P. 108f. Textual analysis: one part of the whole area of textual criticism.
-- Recension: selection of the most authoritative evidence for the text (the closest we can get to reconstructing authorial intention: must consider all available evidence, including letters, etc., and not just apply the rule of "last edition during author's lifetime").
-- Examination: determination of whether the evidence collected yields the "original" reading.
-- Conjecture: any necessary reconstruction of the "original" reading.

P. 112 Substantive and non-substantive variants: substantive variants change the substance of what is said (and, so, can include punctuation and capitalization where these can affect the meaning); substantive variants are the "material" of textual analysis.
Two types of variants:
-- Errors of transmission
-- Intentional alterations
It is usually assumed that a copy will perpetuate the errors of the version from which it is copied plus introduce new variants: this assumption is used to put copies in a chronological sequence.

Pp. 113ff. Three types of approach to textual analysis:
1. The Classical or "Standard" Approach.
The "genealogical" approach of Karl Lachman: construction of a family tree / stemma, based upon "conjunctive" errors:
-- "separative" errors distinguish one version from another;
-- "conjunctive" errors prove that one copy and another are from the same version.
This approach gives the critic much latitude; "its application to a given problem is subjective to a considerable degree" (p. 114)--this subjectivity residing in the critic's freedom to decide which reading is "error" and which is "original."

» Given request:
Please extend the notes on textual analysis above, starting after their last line.

» Provided data:
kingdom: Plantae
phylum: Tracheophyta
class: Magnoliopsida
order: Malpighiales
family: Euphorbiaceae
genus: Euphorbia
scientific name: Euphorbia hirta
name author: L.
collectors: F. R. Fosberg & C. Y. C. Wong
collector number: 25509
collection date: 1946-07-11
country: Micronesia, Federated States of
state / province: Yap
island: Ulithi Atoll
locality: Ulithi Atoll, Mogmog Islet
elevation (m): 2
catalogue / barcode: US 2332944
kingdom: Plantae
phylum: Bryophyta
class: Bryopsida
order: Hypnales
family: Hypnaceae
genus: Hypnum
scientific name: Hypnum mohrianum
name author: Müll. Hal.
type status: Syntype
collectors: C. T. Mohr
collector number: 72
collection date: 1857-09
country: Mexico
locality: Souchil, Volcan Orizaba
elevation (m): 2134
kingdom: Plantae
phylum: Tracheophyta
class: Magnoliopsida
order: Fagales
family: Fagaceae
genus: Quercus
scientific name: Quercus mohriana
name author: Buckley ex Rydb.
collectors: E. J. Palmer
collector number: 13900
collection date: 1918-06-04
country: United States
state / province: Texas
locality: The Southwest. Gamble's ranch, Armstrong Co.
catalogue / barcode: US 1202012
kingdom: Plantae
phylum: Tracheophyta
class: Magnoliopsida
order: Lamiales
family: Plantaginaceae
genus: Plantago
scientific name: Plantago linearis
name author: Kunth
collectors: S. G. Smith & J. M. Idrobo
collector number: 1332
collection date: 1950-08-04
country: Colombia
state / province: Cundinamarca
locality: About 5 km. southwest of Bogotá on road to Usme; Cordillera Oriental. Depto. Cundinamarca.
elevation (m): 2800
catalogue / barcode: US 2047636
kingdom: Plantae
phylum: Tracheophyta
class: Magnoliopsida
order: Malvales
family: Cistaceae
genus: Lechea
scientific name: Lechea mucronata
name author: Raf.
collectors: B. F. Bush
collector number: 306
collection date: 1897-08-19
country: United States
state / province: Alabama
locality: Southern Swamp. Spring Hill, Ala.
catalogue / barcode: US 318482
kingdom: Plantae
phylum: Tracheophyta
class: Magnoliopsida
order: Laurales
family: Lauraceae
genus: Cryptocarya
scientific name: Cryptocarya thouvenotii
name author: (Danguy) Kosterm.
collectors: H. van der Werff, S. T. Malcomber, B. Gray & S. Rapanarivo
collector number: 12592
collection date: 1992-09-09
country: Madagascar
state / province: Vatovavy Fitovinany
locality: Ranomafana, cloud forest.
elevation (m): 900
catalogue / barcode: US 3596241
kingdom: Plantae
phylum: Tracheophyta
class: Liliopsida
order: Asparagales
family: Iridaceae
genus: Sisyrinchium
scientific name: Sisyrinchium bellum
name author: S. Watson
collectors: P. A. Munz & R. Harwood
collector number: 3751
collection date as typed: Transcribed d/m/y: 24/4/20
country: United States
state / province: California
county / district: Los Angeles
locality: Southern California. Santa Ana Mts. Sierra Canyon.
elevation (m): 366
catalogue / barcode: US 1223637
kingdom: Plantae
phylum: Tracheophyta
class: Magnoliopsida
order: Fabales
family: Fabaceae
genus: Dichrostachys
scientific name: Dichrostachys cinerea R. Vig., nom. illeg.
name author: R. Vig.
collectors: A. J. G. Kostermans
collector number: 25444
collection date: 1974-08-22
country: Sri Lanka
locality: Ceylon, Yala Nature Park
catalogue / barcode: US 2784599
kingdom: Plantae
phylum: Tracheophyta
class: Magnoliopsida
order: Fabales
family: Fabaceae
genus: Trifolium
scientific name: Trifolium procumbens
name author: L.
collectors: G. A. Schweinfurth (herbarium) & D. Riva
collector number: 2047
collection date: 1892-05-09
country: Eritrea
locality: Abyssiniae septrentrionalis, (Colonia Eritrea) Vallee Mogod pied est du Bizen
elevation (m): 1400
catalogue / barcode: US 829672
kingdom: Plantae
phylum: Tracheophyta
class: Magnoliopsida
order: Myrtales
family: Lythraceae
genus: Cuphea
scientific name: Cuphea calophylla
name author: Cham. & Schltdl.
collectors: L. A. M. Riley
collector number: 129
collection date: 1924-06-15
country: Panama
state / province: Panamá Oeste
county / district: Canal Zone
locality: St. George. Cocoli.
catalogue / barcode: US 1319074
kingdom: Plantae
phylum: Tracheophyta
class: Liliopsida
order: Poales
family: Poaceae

» Exercise result:
2. The "Best Text" Approach:
Associated with the name of Joseph Bédier, who expressed scepticism about the genealogical approach: most stemmata seemed to indicate that all copies ultimately descend from two copies made from some lost archetype--why should there always have been two and only two copies of the author's manuscript? There seemed to be some subjective presupposition influencing the construction of the stemma; he went on to demonstrate that, in some instances at least, equally good alternative stemmata could be derived from precisely the same evidence used by a given critic. Thus he concluded that there were fallacies in the basic "genealogical" theory. Bédier proposed, instead, to select a "best text" based upon the "coherence of sense, regularity of spelling, and form of grammar" (p. 114) without the assumption that this, necessarily, was closest to the "author's" manuscript. Some scholars consider this a repudiation of method, a counsel of despair: the value of the results depends entirely on the judgment and taste of the textual critic in determining "coherence," "regularity," etc. Further, there is a problem in distinguishing "error" from "original reading" based solely on consistency and "sense," since often several readings seem equally good (and, so, equally "authorial" without some further evidence).

3. The Statistical Approach:
Associated with the names of Quentin and Greg: this approach attempts pure objectivity, getting away from all qualitative judgments. Here, all variants are collected without prior selection, all are compared, and probability calculus is used to analyze the variants and select the "most likely to have been authorial" reading. Unfortunately, this approach has proven unproductive: no worthwhile results have yet been achieved. Further, it is laborious, and the labour increases in geometrical proportion to the complexity of the textual tradition. And, ultimately, this approach attempts to resolve a problem which is theoretically not resolvable by mathematics; moreover, probabilities are, at best, educated guesses and, so, ultimately unverifiable.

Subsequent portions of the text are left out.